» DOCUMENT EXTRACT:
▼
Seventy eight years on

I was born in 1950, less than five years after the end of the Second World War ... and it is somewhat sobering to think that as far as the United Kingdom is concerned, that war started seventy eight years ago today.

I remember my relatives talking about what it was like during the weeks and months leading up to the outbreak of the war. They all seemed to express two emotions; one was regret that, regardless of what the politicians did, war seemed inevitable ... and the second was a sort of relief when it actually started.

My father's family lived in the East End, and he was attending East Ham Grammar School. He was not evacuated, and his education sort of petered out once the Blitz started, and as he was old enough to leave school, he went to work during the day in an office in the City and became a Home Guard (and later a Fireman) at night.

My mother's family lived in Bushey, Hertfordshire, and my maternal grandfather travelled from there to his job at the De Havillands aircraft factory. Because he was in the Territorial Army he had been mobilised just before the war started, and soon afterwards he and his unit were on their way to France as part of the BEF (British Expeditionary Force). My grandmother did not like living in Bushey, and soon after the outbreak of war the family returned to the area of south London where the rest of her family. Like my father, my mother's education gradually came to an end, and she went to work, eventually becoming an airbrush artist for Warner Brothers.


It is also sobering to re-read the words that Neville Chamberlain spoke on that morning seventy two years ago.
▲
» TO-DO LIST:
**A)** Answer these from the wartime memoir:
(i) In what year was the narrator born?
(ii) Which school was the narrator's father attending?
(iii) Where did the narrator's maternal grandfather work?
**B)** From the wartime memoir, list every job or role that the narrator's father and mother took on.
**C)** Repeat the passage of the wartime memoir starting with "I remember my" and going on through "it actually started.".

Saved entries:
▼
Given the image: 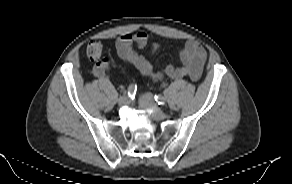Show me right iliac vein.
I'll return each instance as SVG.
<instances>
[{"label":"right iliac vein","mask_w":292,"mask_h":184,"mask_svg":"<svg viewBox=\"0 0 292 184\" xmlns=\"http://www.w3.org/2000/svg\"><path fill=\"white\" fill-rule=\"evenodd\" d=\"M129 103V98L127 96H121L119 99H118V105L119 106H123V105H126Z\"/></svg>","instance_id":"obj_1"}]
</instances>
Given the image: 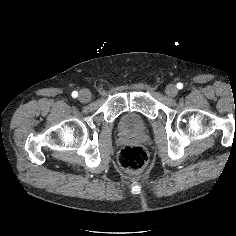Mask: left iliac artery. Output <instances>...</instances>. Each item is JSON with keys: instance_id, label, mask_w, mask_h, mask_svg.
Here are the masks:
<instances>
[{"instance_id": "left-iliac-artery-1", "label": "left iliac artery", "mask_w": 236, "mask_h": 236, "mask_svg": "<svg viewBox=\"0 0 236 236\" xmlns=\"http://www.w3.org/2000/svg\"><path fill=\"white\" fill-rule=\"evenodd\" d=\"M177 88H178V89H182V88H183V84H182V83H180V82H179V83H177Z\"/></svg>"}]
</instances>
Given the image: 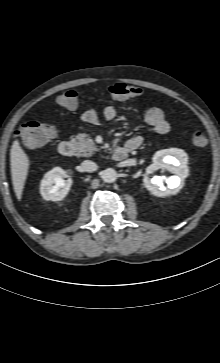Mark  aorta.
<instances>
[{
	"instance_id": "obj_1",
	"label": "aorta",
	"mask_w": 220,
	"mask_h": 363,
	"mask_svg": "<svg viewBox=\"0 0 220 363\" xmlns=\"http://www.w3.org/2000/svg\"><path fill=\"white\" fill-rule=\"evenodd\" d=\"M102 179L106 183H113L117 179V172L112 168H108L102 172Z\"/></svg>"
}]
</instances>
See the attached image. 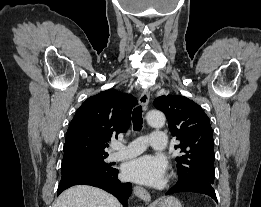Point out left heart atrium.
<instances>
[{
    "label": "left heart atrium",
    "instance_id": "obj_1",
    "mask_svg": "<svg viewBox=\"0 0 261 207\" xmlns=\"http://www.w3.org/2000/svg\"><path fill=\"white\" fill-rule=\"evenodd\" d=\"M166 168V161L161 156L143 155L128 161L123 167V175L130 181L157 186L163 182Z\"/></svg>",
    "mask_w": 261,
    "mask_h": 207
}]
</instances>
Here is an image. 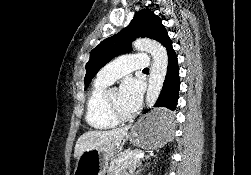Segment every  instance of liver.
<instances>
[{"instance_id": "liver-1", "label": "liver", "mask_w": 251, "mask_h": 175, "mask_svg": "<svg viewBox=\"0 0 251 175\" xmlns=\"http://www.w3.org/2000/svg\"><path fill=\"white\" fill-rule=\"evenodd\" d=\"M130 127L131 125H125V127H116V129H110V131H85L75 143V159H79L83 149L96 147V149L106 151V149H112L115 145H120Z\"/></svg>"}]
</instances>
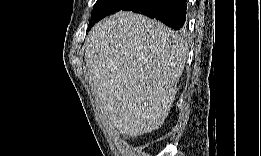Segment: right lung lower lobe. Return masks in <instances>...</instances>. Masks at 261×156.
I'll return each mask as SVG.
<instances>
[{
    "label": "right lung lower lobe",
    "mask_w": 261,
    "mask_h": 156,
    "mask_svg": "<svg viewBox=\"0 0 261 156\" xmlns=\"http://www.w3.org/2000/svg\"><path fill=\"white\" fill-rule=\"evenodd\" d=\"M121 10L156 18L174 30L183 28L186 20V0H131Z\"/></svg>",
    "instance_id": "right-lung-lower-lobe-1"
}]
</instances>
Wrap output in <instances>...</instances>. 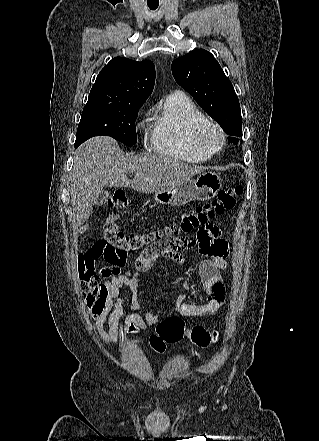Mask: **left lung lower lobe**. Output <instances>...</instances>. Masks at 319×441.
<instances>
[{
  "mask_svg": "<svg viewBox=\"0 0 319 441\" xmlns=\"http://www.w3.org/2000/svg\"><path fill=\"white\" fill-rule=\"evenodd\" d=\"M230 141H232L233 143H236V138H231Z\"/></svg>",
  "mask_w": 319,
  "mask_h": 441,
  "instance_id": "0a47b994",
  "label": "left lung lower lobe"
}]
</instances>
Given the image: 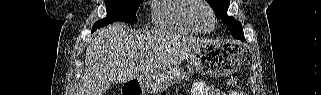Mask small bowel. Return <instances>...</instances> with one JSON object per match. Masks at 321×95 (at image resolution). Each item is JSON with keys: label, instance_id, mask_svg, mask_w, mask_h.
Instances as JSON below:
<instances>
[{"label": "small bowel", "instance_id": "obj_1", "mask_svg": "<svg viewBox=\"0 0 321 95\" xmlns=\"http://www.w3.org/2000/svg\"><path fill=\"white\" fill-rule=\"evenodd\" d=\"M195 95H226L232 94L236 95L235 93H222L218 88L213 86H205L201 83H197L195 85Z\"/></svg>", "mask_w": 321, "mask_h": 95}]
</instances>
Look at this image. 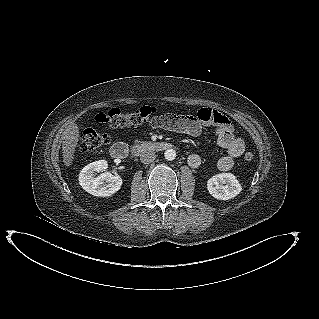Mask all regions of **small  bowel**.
▲
» ANSWERS PER TASK:
**A)**
(i) 1950
(ii) East Ham Grammar School
(iii) The De Havillands aircraft factory

**B)**
- Office worker in the City (father, by day)
- Home Guard (father, at night)
- Fireman (father, later, at night)
- Airbrush artist for Warner Brothers (mother)

**C)**
I remember my relatives talking about what it was like during the weeks and months leading up to the outbreak of the war. They all seemed to express two emotions; one was regret that, regardless of what the politicians did, war seemed inevitable ... and the second was a sort of relief when it actually started.